Type B:  PLL  (One integrator plant – P controller, PI controller)

Type B 是 one integrator plant.   有兩種情況:

(a) 並非是真的 integrator (pole at origin), 而是 one LHP pole.  如 one pole ideal OPAMP, 或是有 2nd pole 在非常遠的地方 ( pole 位置遠大於unit gain frequency, 通常 10X).  在這種情況下,只要最簡單的 P controller, 就可精準 control plant.  從 root locus 來看,就是 pole 往 negative axis 移動,always stable.

P controller 唯一的缺點,就是反應速度慢。因此另一種方式:

(b) 如果是真的 integrator (pole at origin, e.g. VCO), 或是 one RHP pole.  此時用 P controller 會有 stability 的問題。Wrong statement!  即使 P controller 也是讓 integrator stable.  主要的問題是: (i) response too slow for the 1st order system; (ii) steady state 仍有 error offset or asymptotic to zero (which one?); (iii) 對於 ramp input or acceleration 無法 track (TBC). 

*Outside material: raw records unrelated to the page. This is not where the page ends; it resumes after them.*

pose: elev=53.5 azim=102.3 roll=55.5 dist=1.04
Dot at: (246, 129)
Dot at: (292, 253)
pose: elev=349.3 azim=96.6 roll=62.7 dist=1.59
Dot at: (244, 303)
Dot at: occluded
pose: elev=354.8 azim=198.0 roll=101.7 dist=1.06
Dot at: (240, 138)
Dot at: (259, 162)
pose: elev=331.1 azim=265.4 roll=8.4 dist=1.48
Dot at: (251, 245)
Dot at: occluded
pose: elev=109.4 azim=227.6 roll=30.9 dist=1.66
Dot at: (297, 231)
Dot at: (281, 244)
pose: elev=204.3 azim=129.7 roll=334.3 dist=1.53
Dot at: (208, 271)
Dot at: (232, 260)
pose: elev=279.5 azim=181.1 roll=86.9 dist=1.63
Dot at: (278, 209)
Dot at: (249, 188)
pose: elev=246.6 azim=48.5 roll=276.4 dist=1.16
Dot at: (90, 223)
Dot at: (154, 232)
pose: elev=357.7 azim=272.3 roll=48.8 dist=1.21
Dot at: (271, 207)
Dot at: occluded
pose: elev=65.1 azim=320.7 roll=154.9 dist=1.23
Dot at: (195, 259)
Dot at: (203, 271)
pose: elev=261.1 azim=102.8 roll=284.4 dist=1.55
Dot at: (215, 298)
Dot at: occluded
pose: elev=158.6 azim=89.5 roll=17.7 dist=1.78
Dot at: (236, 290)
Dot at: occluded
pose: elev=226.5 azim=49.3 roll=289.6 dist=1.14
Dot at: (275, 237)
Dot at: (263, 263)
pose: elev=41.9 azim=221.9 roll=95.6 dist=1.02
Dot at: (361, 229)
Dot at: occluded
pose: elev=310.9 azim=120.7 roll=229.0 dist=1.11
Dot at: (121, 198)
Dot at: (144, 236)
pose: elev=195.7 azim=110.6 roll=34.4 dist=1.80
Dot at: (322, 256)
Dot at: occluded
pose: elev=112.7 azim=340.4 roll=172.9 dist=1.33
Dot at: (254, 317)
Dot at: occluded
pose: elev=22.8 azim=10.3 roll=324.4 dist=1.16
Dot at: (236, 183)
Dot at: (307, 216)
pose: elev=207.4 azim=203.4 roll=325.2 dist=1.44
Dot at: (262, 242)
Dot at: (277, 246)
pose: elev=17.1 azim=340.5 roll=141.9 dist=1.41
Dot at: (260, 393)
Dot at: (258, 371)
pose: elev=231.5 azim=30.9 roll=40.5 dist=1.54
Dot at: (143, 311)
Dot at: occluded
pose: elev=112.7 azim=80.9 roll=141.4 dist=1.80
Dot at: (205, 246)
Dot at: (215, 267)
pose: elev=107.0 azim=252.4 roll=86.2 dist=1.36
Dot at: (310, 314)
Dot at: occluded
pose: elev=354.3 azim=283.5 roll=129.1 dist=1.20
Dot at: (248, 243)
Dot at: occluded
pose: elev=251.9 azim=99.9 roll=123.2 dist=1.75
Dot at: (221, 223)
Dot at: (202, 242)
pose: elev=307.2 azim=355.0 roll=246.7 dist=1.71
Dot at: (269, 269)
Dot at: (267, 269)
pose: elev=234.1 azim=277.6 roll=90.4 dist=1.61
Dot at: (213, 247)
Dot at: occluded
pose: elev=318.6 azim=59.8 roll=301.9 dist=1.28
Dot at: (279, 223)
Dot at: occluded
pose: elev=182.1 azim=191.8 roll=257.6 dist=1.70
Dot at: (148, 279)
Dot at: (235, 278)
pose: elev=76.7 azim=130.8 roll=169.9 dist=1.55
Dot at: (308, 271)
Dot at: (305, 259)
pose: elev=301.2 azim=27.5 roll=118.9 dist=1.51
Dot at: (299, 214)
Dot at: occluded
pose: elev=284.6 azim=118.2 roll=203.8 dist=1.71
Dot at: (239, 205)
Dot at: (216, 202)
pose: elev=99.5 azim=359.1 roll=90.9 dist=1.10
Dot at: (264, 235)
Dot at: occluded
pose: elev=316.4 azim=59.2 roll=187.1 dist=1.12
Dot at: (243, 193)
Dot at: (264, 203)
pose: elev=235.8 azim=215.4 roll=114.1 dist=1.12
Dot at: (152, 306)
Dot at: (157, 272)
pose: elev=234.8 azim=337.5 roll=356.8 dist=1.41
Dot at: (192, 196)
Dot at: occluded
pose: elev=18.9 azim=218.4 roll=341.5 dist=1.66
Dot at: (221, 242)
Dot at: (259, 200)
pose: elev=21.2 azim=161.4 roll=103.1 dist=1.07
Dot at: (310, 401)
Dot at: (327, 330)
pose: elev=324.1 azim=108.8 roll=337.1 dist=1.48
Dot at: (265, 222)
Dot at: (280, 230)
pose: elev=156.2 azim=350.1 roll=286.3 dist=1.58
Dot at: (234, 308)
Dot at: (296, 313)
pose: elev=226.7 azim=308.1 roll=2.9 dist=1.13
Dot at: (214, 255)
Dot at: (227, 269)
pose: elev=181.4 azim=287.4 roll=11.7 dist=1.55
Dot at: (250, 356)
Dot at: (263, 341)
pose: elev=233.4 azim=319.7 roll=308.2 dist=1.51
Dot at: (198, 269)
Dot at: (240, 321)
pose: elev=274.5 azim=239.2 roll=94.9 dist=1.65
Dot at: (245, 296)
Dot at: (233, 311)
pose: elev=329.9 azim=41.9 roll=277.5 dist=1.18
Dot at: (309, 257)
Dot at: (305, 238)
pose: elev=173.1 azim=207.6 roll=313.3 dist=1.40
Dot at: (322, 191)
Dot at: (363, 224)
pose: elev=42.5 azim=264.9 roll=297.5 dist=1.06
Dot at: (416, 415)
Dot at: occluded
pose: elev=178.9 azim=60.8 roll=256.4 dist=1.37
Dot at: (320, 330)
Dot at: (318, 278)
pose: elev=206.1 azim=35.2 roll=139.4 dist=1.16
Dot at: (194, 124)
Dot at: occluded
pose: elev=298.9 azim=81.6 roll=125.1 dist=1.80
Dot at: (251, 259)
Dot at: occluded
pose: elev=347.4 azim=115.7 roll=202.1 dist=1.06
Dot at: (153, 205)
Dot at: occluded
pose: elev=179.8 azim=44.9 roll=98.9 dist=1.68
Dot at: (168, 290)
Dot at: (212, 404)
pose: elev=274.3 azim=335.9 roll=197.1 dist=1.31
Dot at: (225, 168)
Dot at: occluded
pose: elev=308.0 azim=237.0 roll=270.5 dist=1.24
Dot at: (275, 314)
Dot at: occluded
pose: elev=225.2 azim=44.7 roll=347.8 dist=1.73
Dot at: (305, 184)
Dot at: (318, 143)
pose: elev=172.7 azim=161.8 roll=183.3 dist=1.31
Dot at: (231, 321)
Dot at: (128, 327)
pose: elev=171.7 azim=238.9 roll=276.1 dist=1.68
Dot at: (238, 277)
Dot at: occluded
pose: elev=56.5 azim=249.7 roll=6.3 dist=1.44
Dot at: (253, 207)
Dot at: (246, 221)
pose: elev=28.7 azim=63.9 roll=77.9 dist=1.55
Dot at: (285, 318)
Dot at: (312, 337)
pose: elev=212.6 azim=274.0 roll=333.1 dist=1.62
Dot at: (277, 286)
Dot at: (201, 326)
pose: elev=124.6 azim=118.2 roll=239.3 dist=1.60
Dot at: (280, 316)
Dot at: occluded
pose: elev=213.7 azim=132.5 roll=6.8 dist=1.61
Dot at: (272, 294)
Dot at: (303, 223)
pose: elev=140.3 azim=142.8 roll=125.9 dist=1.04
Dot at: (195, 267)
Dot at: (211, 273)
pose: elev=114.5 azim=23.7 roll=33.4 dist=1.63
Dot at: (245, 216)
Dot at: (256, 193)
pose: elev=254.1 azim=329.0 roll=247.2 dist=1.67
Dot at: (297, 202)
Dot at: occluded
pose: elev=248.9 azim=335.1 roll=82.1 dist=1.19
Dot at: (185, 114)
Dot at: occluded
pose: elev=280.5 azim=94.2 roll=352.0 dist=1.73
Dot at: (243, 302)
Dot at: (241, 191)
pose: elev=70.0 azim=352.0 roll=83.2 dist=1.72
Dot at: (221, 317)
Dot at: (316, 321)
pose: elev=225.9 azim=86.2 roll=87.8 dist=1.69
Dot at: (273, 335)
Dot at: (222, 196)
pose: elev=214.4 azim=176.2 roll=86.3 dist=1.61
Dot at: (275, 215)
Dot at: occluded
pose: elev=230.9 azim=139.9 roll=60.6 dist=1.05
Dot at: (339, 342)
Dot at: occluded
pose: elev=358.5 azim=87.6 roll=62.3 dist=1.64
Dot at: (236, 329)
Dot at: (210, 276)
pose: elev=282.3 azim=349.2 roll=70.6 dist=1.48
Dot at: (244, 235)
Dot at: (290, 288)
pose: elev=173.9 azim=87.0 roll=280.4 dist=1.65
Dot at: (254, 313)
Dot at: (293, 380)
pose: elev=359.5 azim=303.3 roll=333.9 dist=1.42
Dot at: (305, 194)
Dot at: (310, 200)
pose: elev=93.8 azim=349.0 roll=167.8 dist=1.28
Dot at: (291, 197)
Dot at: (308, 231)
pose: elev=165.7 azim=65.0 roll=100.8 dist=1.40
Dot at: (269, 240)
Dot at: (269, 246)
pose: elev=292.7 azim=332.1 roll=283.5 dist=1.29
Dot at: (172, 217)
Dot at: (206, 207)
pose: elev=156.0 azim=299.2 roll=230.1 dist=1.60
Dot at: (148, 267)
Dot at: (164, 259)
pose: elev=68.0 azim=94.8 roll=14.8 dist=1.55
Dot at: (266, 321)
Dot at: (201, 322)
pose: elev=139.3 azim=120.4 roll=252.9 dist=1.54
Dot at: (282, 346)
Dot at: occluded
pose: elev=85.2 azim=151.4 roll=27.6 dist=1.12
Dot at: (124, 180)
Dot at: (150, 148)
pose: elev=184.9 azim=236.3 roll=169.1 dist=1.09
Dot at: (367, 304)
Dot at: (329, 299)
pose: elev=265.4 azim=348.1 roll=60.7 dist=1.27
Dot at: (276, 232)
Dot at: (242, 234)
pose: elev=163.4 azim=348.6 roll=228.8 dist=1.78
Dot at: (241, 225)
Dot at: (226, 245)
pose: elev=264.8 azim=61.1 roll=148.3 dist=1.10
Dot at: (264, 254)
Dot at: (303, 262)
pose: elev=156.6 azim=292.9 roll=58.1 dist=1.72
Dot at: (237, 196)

可以用 PI controller ( P+I/s = (I+sP)/s; one pole at origin and one zero; pole frequency < zero frequency).   Based on root locus, close loop with feedback 的 two poles 會 circle LHP zero (如下圖).  一般而言,可以控制 close loop complex poles 有較快的反應且 stable.  同時可以解決 (i) – (iii) 的問題 (TBC?)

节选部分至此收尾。